In the US, the week end with a number of top-tier releases including February’s industrial production data, which are expected to report growth of 0.4%M/M, almost fully reversing the decline in January. In contrast, manufacturing output is likely to have remained soft last month despite the sharp decline in January (-0.9%M/M). March’s Empire Manufacturing survey is also due alongside the preliminary University of Michigan’s consumer sentiment survey for the same month.
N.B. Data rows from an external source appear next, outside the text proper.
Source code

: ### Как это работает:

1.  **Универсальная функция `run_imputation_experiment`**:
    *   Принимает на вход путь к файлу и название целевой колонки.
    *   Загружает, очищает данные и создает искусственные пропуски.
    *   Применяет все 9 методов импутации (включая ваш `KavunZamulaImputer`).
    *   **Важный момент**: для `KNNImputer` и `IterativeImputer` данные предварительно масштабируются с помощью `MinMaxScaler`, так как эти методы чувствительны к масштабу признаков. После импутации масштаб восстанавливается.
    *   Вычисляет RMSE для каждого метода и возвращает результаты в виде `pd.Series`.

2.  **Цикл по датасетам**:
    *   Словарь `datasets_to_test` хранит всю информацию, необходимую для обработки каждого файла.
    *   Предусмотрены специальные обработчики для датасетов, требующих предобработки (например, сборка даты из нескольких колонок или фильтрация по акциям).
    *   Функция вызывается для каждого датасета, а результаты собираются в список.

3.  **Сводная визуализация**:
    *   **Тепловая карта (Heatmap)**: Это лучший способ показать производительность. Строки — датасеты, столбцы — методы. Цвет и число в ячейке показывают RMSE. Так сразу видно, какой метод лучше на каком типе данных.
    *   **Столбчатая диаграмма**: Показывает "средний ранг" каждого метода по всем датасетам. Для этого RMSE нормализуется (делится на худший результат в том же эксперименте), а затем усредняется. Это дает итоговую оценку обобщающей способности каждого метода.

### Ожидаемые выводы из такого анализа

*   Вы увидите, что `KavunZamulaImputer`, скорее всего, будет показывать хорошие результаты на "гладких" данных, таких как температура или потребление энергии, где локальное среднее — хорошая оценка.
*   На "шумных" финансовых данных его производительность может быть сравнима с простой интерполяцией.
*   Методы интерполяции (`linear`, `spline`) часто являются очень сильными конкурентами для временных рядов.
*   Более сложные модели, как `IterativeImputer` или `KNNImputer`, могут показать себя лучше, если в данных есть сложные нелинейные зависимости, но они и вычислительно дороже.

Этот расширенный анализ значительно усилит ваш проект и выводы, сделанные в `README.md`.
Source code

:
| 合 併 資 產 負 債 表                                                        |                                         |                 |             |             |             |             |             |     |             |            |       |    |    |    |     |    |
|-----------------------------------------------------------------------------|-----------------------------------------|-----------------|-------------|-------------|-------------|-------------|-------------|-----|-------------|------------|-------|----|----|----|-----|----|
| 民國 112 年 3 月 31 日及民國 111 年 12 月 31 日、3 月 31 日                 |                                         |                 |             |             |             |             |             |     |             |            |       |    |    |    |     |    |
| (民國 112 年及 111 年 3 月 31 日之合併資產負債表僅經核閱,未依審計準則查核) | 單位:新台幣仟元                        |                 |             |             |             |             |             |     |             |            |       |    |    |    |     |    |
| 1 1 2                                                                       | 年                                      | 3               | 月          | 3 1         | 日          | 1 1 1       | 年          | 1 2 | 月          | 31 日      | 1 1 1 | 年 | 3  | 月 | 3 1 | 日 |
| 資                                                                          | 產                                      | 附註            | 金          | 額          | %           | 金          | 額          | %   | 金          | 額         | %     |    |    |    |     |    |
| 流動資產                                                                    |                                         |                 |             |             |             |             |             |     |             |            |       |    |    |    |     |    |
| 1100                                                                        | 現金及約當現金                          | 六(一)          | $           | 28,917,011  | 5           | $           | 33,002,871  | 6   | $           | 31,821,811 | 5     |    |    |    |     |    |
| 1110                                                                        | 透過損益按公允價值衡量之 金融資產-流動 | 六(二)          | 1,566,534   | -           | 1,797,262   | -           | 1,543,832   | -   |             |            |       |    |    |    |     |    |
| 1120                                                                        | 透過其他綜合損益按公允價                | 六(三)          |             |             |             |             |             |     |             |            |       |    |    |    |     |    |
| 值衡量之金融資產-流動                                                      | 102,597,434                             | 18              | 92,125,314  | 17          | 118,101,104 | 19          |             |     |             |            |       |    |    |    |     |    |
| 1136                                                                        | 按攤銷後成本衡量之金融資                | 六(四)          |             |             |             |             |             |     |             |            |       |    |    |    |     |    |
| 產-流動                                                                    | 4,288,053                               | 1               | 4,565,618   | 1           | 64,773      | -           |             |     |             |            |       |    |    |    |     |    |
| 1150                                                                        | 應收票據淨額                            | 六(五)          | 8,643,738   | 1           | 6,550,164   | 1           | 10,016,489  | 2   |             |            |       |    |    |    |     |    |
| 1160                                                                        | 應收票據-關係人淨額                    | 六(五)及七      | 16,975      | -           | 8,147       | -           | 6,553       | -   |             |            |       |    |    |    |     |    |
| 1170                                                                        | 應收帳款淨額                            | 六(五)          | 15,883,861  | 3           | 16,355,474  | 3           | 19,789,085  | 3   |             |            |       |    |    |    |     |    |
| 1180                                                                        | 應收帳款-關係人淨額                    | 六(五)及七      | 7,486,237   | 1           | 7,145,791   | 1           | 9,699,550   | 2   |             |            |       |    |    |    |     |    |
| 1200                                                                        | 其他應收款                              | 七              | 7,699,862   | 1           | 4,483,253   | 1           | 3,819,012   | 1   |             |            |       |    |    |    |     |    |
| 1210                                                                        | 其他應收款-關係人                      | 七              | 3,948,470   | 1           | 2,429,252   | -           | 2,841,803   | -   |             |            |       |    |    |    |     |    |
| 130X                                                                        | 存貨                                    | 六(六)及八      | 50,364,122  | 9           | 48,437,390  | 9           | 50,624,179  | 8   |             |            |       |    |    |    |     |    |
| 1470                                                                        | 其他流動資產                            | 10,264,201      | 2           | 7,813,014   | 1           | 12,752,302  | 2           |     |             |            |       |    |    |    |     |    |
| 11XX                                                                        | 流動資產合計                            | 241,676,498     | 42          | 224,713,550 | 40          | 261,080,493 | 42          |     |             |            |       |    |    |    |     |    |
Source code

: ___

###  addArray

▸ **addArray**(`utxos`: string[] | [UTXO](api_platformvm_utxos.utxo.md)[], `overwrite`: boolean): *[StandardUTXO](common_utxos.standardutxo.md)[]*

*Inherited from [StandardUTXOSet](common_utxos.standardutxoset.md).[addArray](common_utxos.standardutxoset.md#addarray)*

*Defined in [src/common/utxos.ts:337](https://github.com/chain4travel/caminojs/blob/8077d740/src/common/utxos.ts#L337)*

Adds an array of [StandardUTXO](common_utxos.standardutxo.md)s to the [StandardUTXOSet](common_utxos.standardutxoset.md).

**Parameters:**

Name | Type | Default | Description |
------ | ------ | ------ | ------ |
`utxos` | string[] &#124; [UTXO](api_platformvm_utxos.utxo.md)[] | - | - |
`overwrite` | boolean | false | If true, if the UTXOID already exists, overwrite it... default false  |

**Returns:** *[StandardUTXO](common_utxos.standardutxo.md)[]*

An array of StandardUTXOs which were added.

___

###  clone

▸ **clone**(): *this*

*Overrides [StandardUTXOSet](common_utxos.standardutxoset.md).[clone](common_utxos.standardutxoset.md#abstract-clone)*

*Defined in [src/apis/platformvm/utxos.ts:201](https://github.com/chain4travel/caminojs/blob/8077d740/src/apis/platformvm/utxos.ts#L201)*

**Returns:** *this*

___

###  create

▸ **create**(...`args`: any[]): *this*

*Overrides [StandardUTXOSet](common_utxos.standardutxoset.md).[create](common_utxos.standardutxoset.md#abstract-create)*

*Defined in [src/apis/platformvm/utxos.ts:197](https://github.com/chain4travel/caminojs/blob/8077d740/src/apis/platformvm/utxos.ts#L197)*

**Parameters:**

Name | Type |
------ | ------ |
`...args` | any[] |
Today China reported home price data for 70 cities in February. According to Bloomberg’s calculations, the simple average price of new homes rose 0.5%M/M. While this was the smallest increase in 11 months, base effects meant that annual growth still picked up 0.3ppt to 11.1%Y/Y. Prices rose 0.3%M/M in 1st tier cities – led by a 1.1%M/M increase in Guangzhou – lifting annual growth to 4.1%Y/Y. Prices rose 0.6%M/M in 2nd-tier cities (11.5%Y/Y) and 0.5%M/M in 3rd-tier cities (11.5%Y/Y). Meanwhile the average price of existing homes across all 70 cities rose 0.3%M/M and 7.8%Y/Y.

New Zealand:
On a day in New Zealand dominated by appalling mass shooting in Christchurch, today brought an update on the performance of the manufacturing sector. The Business-NZ manufacturing PMI rose 0.7pt to 53.7 in February – little different to the average reading over the past 12 months. Within the detail, the production index rebounded 2.6pts to 53.9 while, after hitting a 13-month low last month, the new orders index increased 2.5pts to 54.7. Less positively, the employment index fell 1.2pts to an 8-month low of 50.8, suggesting an understandable degree of caution about the outlook.